▶ [YOUR OBJECTIVE]:
Write out each record below exactly as it appears, with no pictures.

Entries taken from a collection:
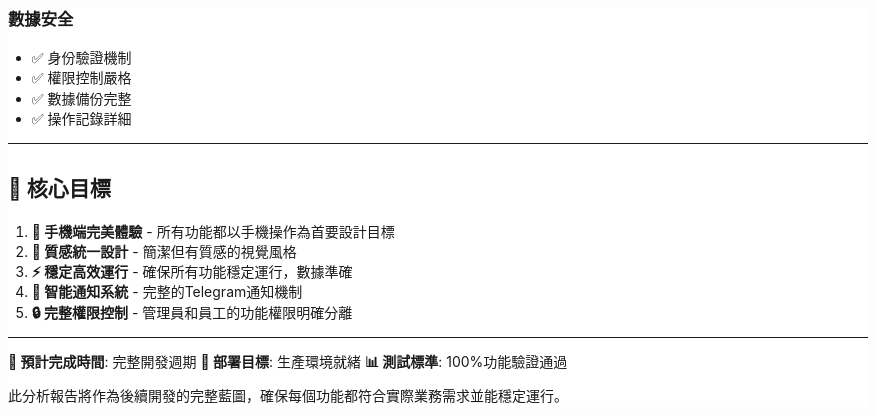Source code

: ### **數據安全**
- ✅ 身份驗證機制
- ✅ 權限控制嚴格
- ✅ 數據備份完整
- ✅ 操作記錄詳細

---

## 🎯 **核心目標**

1. **📱 手機端完美體驗** - 所有功能都以手機操作為首要設計目標
2. **🎨 質感統一設計** - 簡潔但有質感的視覺風格
3. **⚡ 穩定高效運行** - 確保所有功能穩定運行，數據準確
4. **🤖 智能通知系統** - 完整的Telegram通知機制
5. **🔒 完整權限控制** - 管理員和員工的功能權限明確分離

---

**📅 預計完成時間**: 完整開發週期
**🚀 部署目標**: 生產環境就緒
**📊 測試標準**: 100%功能驗證通過

此分析報告將作為後續開發的完整藍圖，確保每個功能都符合實際業務需求並能穩定運行。
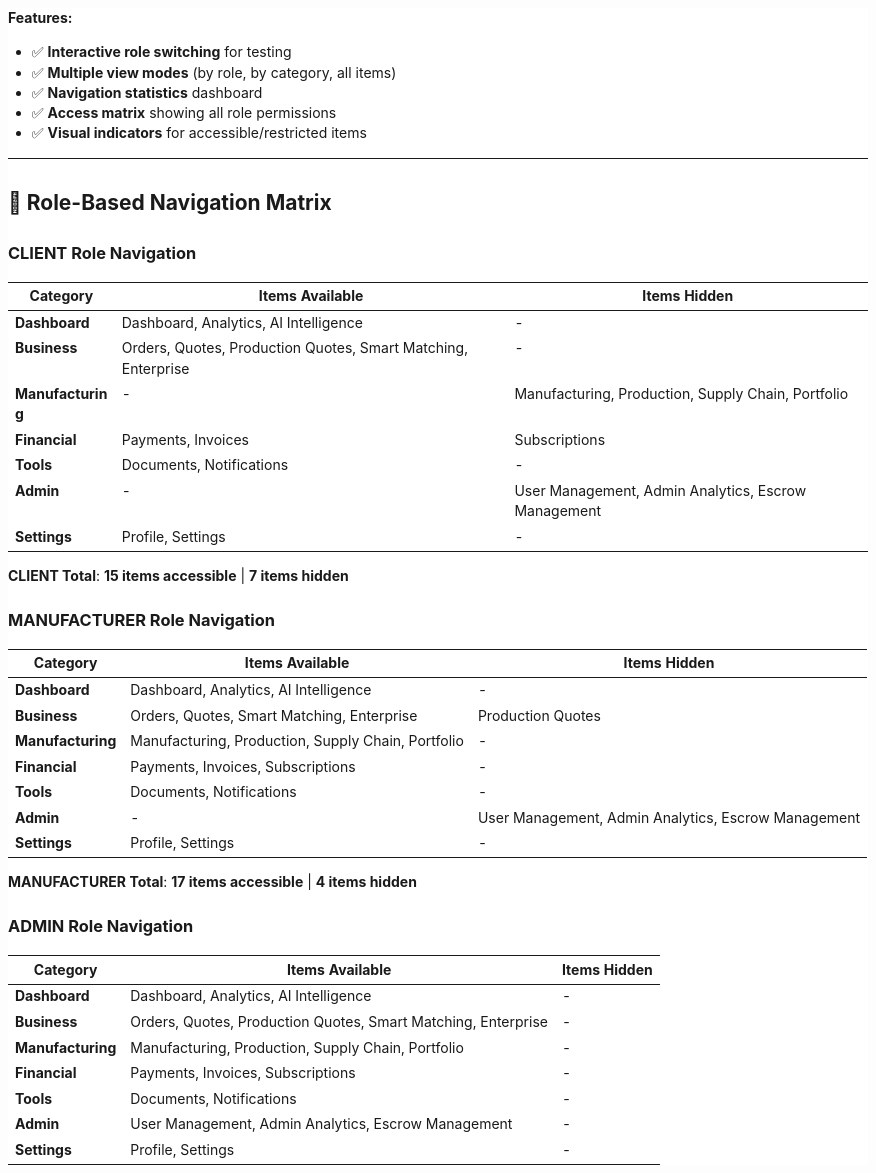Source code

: **Features:**
- ✅ **Interactive role switching** for testing
- ✅ **Multiple view modes** (by role, by category, all items)
- ✅ **Navigation statistics** dashboard
- ✅ **Access matrix** showing all role permissions
- ✅ **Visual indicators** for accessible/restricted items

---

## 🔐 Role-Based Navigation Matrix

### **CLIENT Role Navigation**

| **Category** | **Items Available** | **Items Hidden** |
|--------------|-------------------|------------------|
| **Dashboard** | Dashboard, Analytics, AI Intelligence | - |
| **Business** | Orders, Quotes, Production Quotes, Smart Matching, Enterprise | - |
| **Manufacturing** | - | Manufacturing, Production, Supply Chain, Portfolio |
| **Financial** | Payments, Invoices | Subscriptions |
| **Tools** | Documents, Notifications | - |
| **Admin** | - | User Management, Admin Analytics, Escrow Management |
| **Settings** | Profile, Settings | - |

**CLIENT Total**: **15 items accessible** | **7 items hidden**

### **MANUFACTURER Role Navigation**

| **Category** | **Items Available** | **Items Hidden** |
|--------------|-------------------|------------------|
| **Dashboard** | Dashboard, Analytics, AI Intelligence | - |
| **Business** | Orders, Quotes, Smart Matching, Enterprise | Production Quotes |
| **Manufacturing** | Manufacturing, Production, Supply Chain, Portfolio | - |
| **Financial** | Payments, Invoices, Subscriptions | - |
| **Tools** | Documents, Notifications | - |
| **Admin** | - | User Management, Admin Analytics, Escrow Management |
| **Settings** | Profile, Settings | - |

**MANUFACTURER Total**: **17 items accessible** | **4 items hidden**

### **ADMIN Role Navigation**

| **Category** | **Items Available** | **Items Hidden** |
|--------------|-------------------|------------------|
| **Dashboard** | Dashboard, Analytics, AI Intelligence | - |
| **Business** | Orders, Quotes, Production Quotes, Smart Matching, Enterprise | - |
| **Manufacturing** | Manufacturing, Production, Supply Chain, Portfolio | - |
| **Financial** | Payments, Invoices, Subscriptions | - |
| **Tools** | Documents, Notifications | - |
| **Admin** | User Management, Admin Analytics, Escrow Management | - |
| **Settings** | Profile, Settings | - |
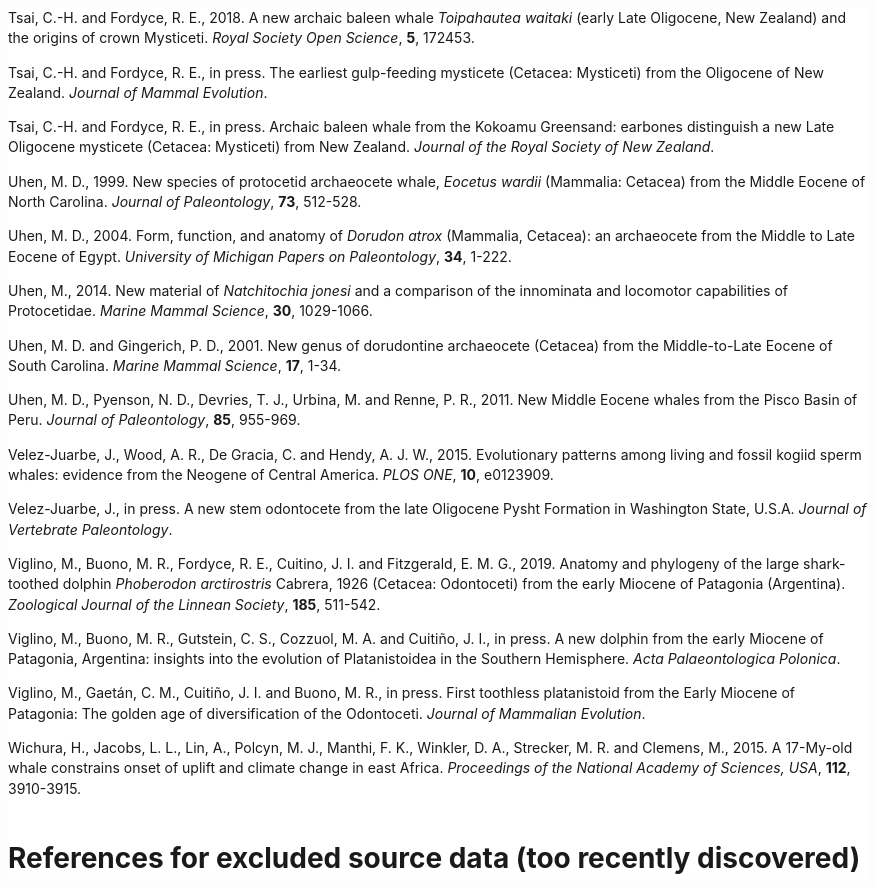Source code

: Tsai, C.-H. and Fordyce, R. E., 2018. A new archaic baleen whale *Toipahautea waitaki* (early Late Oligocene, New Zealand) and the origins of crown Mysticeti. *Royal Society Open Science*, **5**, 172453.

Tsai, C.-H. and Fordyce, R. E., in press. The earliest gulp-feeding mysticete (Cetacea: Mysticeti) from the Oligocene of New Zealand. *Journal of Mammal Evolution*.

Tsai, C.-H. and Fordyce, R. E., in press. Archaic baleen whale from the Kokoamu Greensand: earbones distinguish a new Late Oligocene mysticete (Cetacea: Mysticeti) from New Zealand. *Journal of the Royal Society of New Zealand*.

Uhen, M. D., 1999. New species of protocetid archaeocete whale, *Eocetus wardii* (Mammalia: Cetacea) from the Middle Eocene of North Carolina. *Journal of Paleontology*, **73**, 512-528.

Uhen, M. D., 2004. Form, function, and anatomy of *Dorudon atrox* (Mammalia, Cetacea): an archaeocete from the Middle to Late Eocene of Egypt. *University of Michigan Papers on Paleontology*, **34**, 1-222.

Uhen, M., 2014. New material of *Natchitochia jonesi* and a comparison of the innominata and locomotor capabilities of Protocetidae. *Marine Mammal Science*, **30**, 1029-1066.

Uhen, M. D. and Gingerich, P. D., 2001. New genus of dorudontine archaeocete (Cetacea) from the Middle-to-Late Eocene of South Carolina. *Marine Mammal Science*, **17**, 1-34.

Uhen, M. D., Pyenson, N. D., Devries, T. J., Urbina, M. and Renne, P. R., 2011. New Middle Eocene whales from the Pisco Basin of Peru. *Journal of Paleontology*, **85**, 955-969.

Velez-Juarbe, J., Wood, A. R., De Gracia, C. and Hendy, A. J. W., 2015. Evolutionary patterns among living and fossil kogiid sperm whales: evidence from the Neogene of Central America. *PLOS ONE*, **10**, e0123909.

Velez-Juarbe, J., in press. A new stem odontocete from the late Oligocene Pysht Formation in Washington State, U.S.A. *Journal of Vertebrate Paleontology*.

Viglino, M., Buono, M. R., Fordyce, R. E., Cuitino, J. I. and Fitzgerald, E. M. G., 2019. Anatomy and phylogeny of the large shark-toothed dolphin *Phoberodon arctirostris* Cabrera, 1926 (Cetacea: Odontoceti) from the early Miocene of Patagonia (Argentina). *Zoological Journal of the Linnean Society*, **185**, 511-542.

Viglino, M., Buono, M. R., Gutstein, C. S., Cozzuol, M. A. and Cuitiño, J. I., in press. A new dolphin from the early Miocene of Patagonia, Argentina: insights into the evolution of Platanistoidea in the Southern Hemisphere. *Acta Palaeontologica Polonica*.

Viglino, M., Gaetán, C. M., Cuitiño, J. I. and Buono, M. R., in press. First toothless platanistoid from the Early Miocene of Patagonia: The golden age of diversification of the Odontoceti. *Journal of Mammalian Evolution*.

Wichura, H., Jacobs, L. L., Lin, A., Polcyn, M. J., Manthi, F. K., Winkler, D. A., Strecker, M. R. and Clemens, M., 2015. A 17-My-old whale constrains onset of uplift and climate change in east Africa. *Proceedings of the National Academy of Sciences, USA*, **112**, 3910-3915.

# References for excluded source data (too recently discovered)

▶ [THE ANSWER]:
Source code

: ### **數據安全**
- ✅ 身份驗證機制
- ✅ 權限控制嚴格
- ✅ 數據備份完整
- ✅ 操作記錄詳細

---

## 🎯 **核心目標**

1. **📱 手機端完美體驗** - 所有功能都以手機操作為首要設計目標
2. **🎨 質感統一設計** - 簡潔但有質感的視覺風格
3. **⚡ 穩定高效運行** - 確保所有功能穩定運行，數據準確
4. **🤖 智能通知系統** - 完整的Telegram通知機制
5. **🔒 完整權限控制** - 管理員和員工的功能權限明確分離

---

**📅 預計完成時間**: 完整開發週期
**🚀 部署目標**: 生產環境就緒
**📊 測試標準**: 100%功能驗證通過

此分析報告將作為後續開發的完整藍圖，確保每個功能都符合實際業務需求並能穩定運行。
Source code

: **Features:**
- ✅ **Interactive role switching** for testing
- ✅ **Multiple view modes** (by role, by category, all items)
- ✅ **Navigation statistics** dashboard
- ✅ **Access matrix** showing all role permissions
- ✅ **Visual indicators** for accessible/restricted items

---

## 🔐 Role-Based Navigation Matrix

### **CLIENT Role Navigation**

| **Category** | **Items Available** | **Items Hidden** |
|--------------|-------------------|------------------|
| **Dashboard** | Dashboard, Analytics, AI Intelligence | - |
| **Business** | Orders, Quotes, Production Quotes, Smart Matching, Enterprise | - |
| **Manufacturing** | - | Manufacturing, Production, Supply Chain, Portfolio |
| **Financial** | Payments, Invoices | Subscriptions |
| **Tools** | Documents, Notifications | - |
| **Admin** | - | User Management, Admin Analytics, Escrow Management |
| **Settings** | Profile, Settings | - |

**CLIENT Total**: **15 items accessible** | **7 items hidden**

### **MANUFACTURER Role Navigation**

| **Category** | **Items Available** | **Items Hidden** |
|--------------|-------------------|------------------|
| **Dashboard** | Dashboard, Analytics, AI Intelligence | - |
| **Business** | Orders, Quotes, Smart Matching, Enterprise | Production Quotes |
| **Manufacturing** | Manufacturing, Production, Supply Chain, Portfolio | - |
| **Financial** | Payments, Invoices, Subscriptions | - |
| **Tools** | Documents, Notifications | - |
| **Admin** | - | User Management, Admin Analytics, Escrow Management |
| **Settings** | Profile, Settings | - |

**MANUFACTURER Total**: **17 items accessible** | **4 items hidden**

### **ADMIN Role Navigation**

| **Category** | **Items Available** | **Items Hidden** |
|--------------|-------------------|------------------|
| **Dashboard** | Dashboard, Analytics, AI Intelligence | - |
| **Business** | Orders, Quotes, Production Quotes, Smart Matching, Enterprise | - |
| **Manufacturing** | Manufacturing, Production, Supply Chain, Portfolio | - |
| **Financial** | Payments, Invoices, Subscriptions | - |
| **Tools** | Documents, Notifications | - |
| **Admin** | User Management, Admin Analytics, Escrow Management | - |
| **Settings** | Profile, Settings | - |
Source code

: Tsai, C.-H. and Fordyce, R. E., 2018. A new archaic baleen whale *Toipahautea waitaki* (early Late Oligocene, New Zealand) and the origins of crown Mysticeti. *Royal Society Open Science*, **5**, 172453.

Tsai, C.-H. and Fordyce, R. E., in press. The earliest gulp-feeding mysticete (Cetacea: Mysticeti) from the Oligocene of New Zealand. *Journal of Mammal Evolution*.

Tsai, C.-H. and Fordyce, R. E., in press. Archaic baleen whale from the Kokoamu Greensand: earbones distinguish a new Late Oligocene mysticete (Cetacea: Mysticeti) from New Zealand. *Journal of the Royal Society of New Zealand*.

Uhen, M. D., 1999. New species of protocetid archaeocete whale, *Eocetus wardii* (Mammalia: Cetacea) from the Middle Eocene of North Carolina. *Journal of Paleontology*, **73**, 512-528.

Uhen, M. D., 2004. Form, function, and anatomy of *Dorudon atrox* (Mammalia, Cetacea): an archaeocete from the Middle to Late Eocene of Egypt. *University of Michigan Papers on Paleontology*, **34**, 1-222.

Uhen, M., 2014. New material of *Natchitochia jonesi* and a comparison of the innominata and locomotor capabilities of Protocetidae. *Marine Mammal Science*, **30**, 1029-1066.

Uhen, M. D. and Gingerich, P. D., 2001. New genus of dorudontine archaeocete (Cetacea) from the Middle-to-Late Eocene of South Carolina. *Marine Mammal Science*, **17**, 1-34.

Uhen, M. D., Pyenson, N. D., Devries, T. J., Urbina, M. and Renne, P. R., 2011. New Middle Eocene whales from the Pisco Basin of Peru. *Journal of Paleontology*, **85**, 955-969.

Velez-Juarbe, J., Wood, A. R., De Gracia, C. and Hendy, A. J. W., 2015. Evolutionary patterns among living and fossil kogiid sperm whales: evidence from the Neogene of Central America. *PLOS ONE*, **10**, e0123909.

Velez-Juarbe, J., in press. A new stem odontocete from the late Oligocene Pysht Formation in Washington State, U.S.A. *Journal of Vertebrate Paleontology*.

Viglino, M., Buono, M. R., Fordyce, R. E., Cuitino, J. I. and Fitzgerald, E. M. G., 2019. Anatomy and phylogeny of the large shark-toothed dolphin *Phoberodon arctirostris* Cabrera, 1926 (Cetacea: Odontoceti) from the early Miocene of Patagonia (Argentina). *Zoological Journal of the Linnean Society*, **185**, 511-542.

Viglino, M., Buono, M. R., Gutstein, C. S., Cozzuol, M. A. and Cuitiño, J. I., in press. A new dolphin from the early Miocene of Patagonia, Argentina: insights into the evolution of Platanistoidea in the Southern Hemisphere. *Acta Palaeontologica Polonica*.

Viglino, M., Gaetán, C. M., Cuitiño, J. I. and Buono, M. R., in press. First toothless platanistoid from the Early Miocene of Patagonia: The golden age of diversification of the Odontoceti. *Journal of Mammalian Evolution*.

Wichura, H., Jacobs, L. L., Lin, A., Polcyn, M. J., Manthi, F. K., Winkler, D. A., Strecker, M. R. and Clemens, M., 2015. A 17-My-old whale constrains onset of uplift and climate change in east Africa. *Proceedings of the National Academy of Sciences, USA*, **112**, 3910-3915.

# References for excluded source data (too recently discovered)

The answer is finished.